Depuis 2007, un décret interdit de fumer sur le lieu de travail. Est-ce que cela peut gâcher le plaisir d’un grand patron qui fume son cigare ? Non, n’est-ce pas, puisqu’il se croit au-dessus des lois. Dans un des plus célèbres instituts de sondages de ce pays, l’interdiction de fumer fut affichée dans tous les locaux et, pour les modestes salariés accrocs à leurs cigarettes, il fut donc obligatoire, qu’il vente ou qu’il pleuve, de descendre dans la rue. Tous ? Non. Roland C., membre de la direction, politologue bien connu des plateaux de télévision en avait décidé autrement. « Celui qui m’empêchera de fumer n’est pas encore né » avait-il claironné haut et fort. Et il continua de tirer sur ses longs cigares, confortablement installé dans son bureau, grand ouvert. Une quarantaine de salariés continuèrent de subir la forte odeur des magnifiques « barreaux de chaise » qu’il affectionnait particulièrement. Jusqu’au fond du long couloir, impossible d’en perdre l’effluve.

L’affaire ne paraissait pas de la première importance, mais l’odeur persistante finit par devenir une humiliation : au nom de quoi la loi ne s’appliquerait-elle pas aux membres de la direction ? Plusieurs longs mois plus tard, les salariés saisirent donc les délégués du personnel pour porter réclamation à la direction.
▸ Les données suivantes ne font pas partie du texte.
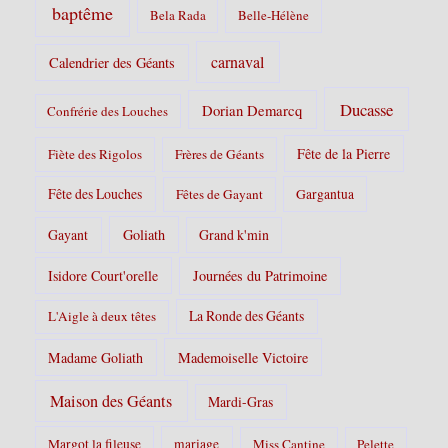
baptême
Bela Rada
Belle-Hélène
carnaval
Calendrier des Géants
Ducasse
Dorian Demarcq
Confrérie des Louches
Fête de la Pierre
Fiète des Rigolos
Frères de Géants
Fête des Louches
Fêtes de Gayant
Gargantua
Gayant
Goliath
Grand k'min
Isidore Court'orelle
Journées du Patrimoine
La Ronde des Géants
L'Aigle à deux têtes
Madame Goliath
Mademoiselle Victoire
Maison des Géants
Mardi-Gras
Margot la fileuse
mariage
Miss Cantine
Pelette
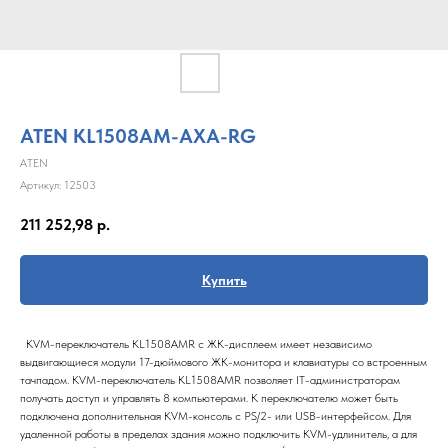
ATEN KL1508AM-AXA-RG
ATEN
Артикул:
12503
211 252,98
р.
Купить
KVM-переключатель KL1508AMR с ЖК-дисплеем имеет независимо
выдвигающиеся модули 17-дюймового ЖК-монитора и клавиатуры со встроенным
тачпадом. KVM-переключатель KL1508AMR позволяет IT-администраторам
получать доступ и управлять 8 компьютерами. К переключателю может быть
подключена дополнительная KVM-консоль с PS/2- или USB-интерфейсом. Для
удаленной работы в пределах здания можно подключить KVM-удлинитель, а для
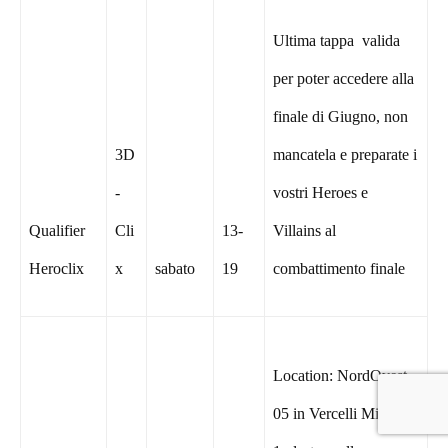
Ultima tappa
valida
per poter accedere alla
finale di Giugno, non
3D
mancatela e preparate i
-
vostri Heroes e
Qualifier
Cli
13-
Villains al
Heroclix
x
sabato
19
combattimento finale
Location: NordOvest
05 in Vercelli Mission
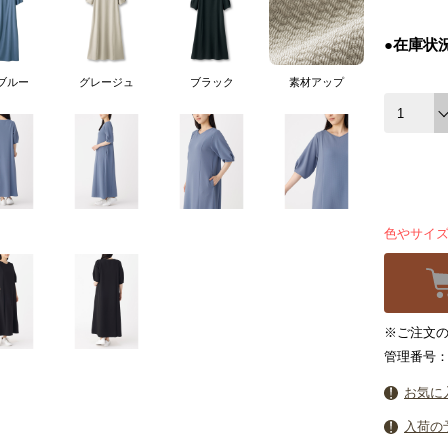
●在庫状
ブルー
グレージュ
ブラック
素材アップ
色やサイ
※ご注文の
管理番号：6
お気に
入荷の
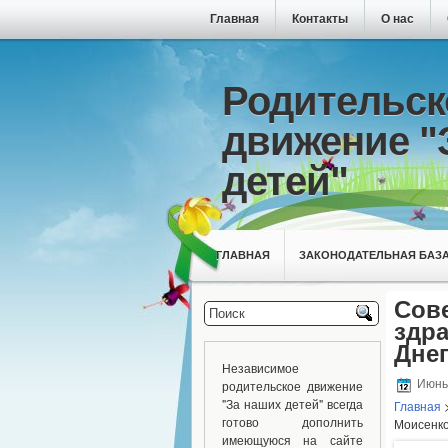
Главная
Контакты
О нас
Родительск
движение "
детей"
ГЛАВНАЯ
ЗАКОНОДАТЕЛЬНАЯ БАЗ
Сов
здра
Дне
Независимое
родительское движение
Июнь 
"За наших детей" всегда
Главная
готово дополнить
Моисенко
имеющуюся на сайте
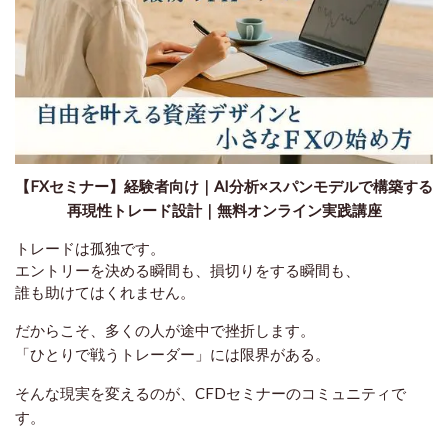
【FXセミナー】経験者向け｜AI分析×スパンモデルで構築する
再現性トレード設計｜無料オンライン実践講座
トレードは孤独です。
エントリーを決める瞬間も、損切りをする瞬間も、
誰も助けてはくれません。
だからこそ、多くの人が途中で挫折します。
「ひとりで戦うトレーダー」には限界がある。
そんな現実を変えるのが、
CFDセミナーのコミュニティ
で
す。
Celle-ci répondit par le sourire, comme pour un enfantillage, mais accepta de rappeler à tous l’interdiction de fumer.
Quelques jours plus tard, l’odeur de cigare planait toujours à l’étage du bureau de Roland C. La réclamation fut à l’ordre du jour de la réunion suivante, avec le même accueil et…les mêmes effets : un air toujours irrespirable. Les salariés décidèrent donc de contacter l’inspecteur du travail. Je leur annonçais ma disponibilité pour assister à la réunion suivante de la délégation unique du personnel (DUP), qui, dans l’entreprise, tenait lieu de CHSCT (Comité hygiène sécurité conditions de travail). Il faut savoir que les inspecteurs détiennent des « carnets à souche » (du même type que ceux des contraventions comme pour les interdictions de stationner) afin de dresser procès-verbal dans ces cas-là. Nous ne nous en servons jamais. Mais la direction, préalablement informée, obtint immédiatement et comme par miracle, que Roland C. cessa de fumer immédiatement, à la grande surprise et satisfaction des salariés. L’inspection du travail est en sous-effectif : quel plaisir de n’avoir pas à se déplacer. Ah ! s’il était possible que l’annonce seule de mon nom suffise en d’autres occasions. Trop rare.